そして走り出したとたん、また油弾が近くに着弾。噴き上がる炎に背中を炙られながら、春香がマフポップに話しかけた。あることを思いついたのだ。
「ねっ、さっき排水坑の中で、最後は正面突破って言わなかったっけ」
「正々堂々だろ、おれが言ったのは」
「どっちでもいいけど、それより、盤都の政府の建物ってどこにあるの、警邏隊の本部でもいいけど」
走りながら、何を言ってるんだとばかりに、マフポップは自分の横を走っている少女の顔を盗み見た。自分たちを追いかけるように次々と爆発音が鳴り響いているのに、この少女は澄ました顔で話しかけてくる。
「ねっ、どこなの?」
面倒そうにマフポップが言い返した。
「政府庁舎、それは、君たちがここで閉じこめられていたという迎賓館の……」
そこまで言って、マフポップは春香の考えに思い当たったのだろう、「まさか」と声を詰まらせた。
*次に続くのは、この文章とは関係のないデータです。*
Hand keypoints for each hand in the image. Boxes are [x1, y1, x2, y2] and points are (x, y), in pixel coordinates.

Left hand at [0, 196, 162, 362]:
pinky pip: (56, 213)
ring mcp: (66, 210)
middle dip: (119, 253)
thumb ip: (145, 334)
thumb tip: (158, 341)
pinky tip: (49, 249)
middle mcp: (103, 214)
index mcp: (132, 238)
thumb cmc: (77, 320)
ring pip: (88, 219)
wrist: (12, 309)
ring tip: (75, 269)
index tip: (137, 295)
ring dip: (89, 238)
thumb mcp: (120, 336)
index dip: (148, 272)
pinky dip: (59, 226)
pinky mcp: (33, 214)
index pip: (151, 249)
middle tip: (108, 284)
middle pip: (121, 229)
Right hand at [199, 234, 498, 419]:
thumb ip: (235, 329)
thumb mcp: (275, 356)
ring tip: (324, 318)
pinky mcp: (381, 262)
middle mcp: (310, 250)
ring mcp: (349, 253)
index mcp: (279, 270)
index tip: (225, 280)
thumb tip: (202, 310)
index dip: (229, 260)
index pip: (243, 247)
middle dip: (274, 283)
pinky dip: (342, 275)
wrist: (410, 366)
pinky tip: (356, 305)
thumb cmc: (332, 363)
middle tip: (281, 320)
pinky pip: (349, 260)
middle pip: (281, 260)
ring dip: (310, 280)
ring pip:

「そのまさかよ、もう都の中にいるんだから、門を叩く必要はないわ。扉を叩くの。直接ここの政府のお偉いさんにお願いして、ユルツ国に緊急の連絡の必要があることを説明するの。本当に緊急の連絡なんだから、こそこそする必要なんてない。ちゃんと正面玄関から受付を通して乗り込むのよ。裏口から入ると、逆に疑われて牢屋にでも押し込まれるのがおち。とにかく正面から行って、ユルツ国の命運に関わる一大事が起きているから、それをダーナさんに伝えたいんだって、はっきり言えばいい。バドゥーナ国は、いまユルツ国と大事な交渉をしているんでしょ。だったら、ユルツ国の危機といえば、無視できないはず。いざとなれば、ガヤフ大臣の名前を叫べば何とかなるわ」
そこまで一気に喋ると、春香は最後これが肝要とばかりに、「政府や軍は、自前の通信設備を持っているはずよ」と語気を強めた。
マフポップがなるほどと頷いた。言われればその通りだ。通信、それも政府間のホットラインを使わせてもらえば、一番確実にユルツ国の、それも確たる要人に伝言を伝えることができる。それに春香が国務大臣のガヤフと面識があるというのも、大きな力だ。
走りながらマフポップが手を打ち鳴らした。
「分かった。ということは、一番の課題は、その正面玄関まで無事に辿り着くことだな」
「そこまでは、お任せするわ」
「任しておけ、これでも子供の頃は、迎賓館の近くに住んでいて、あの辺りの地理には詳しいんだ」
安請け合いで答えながら、マフポップは、もしかしたら自分たちの試みが上手く行くかもしれないという予感を感じていた。政府高官、それもガヤフ大臣のところまで春香を送り届けたら、後はこの少女が役人どもを説得してくれるだろう。
二人は息を切らせて、政府庁舎のある盤都の中心部に向かって走りだした。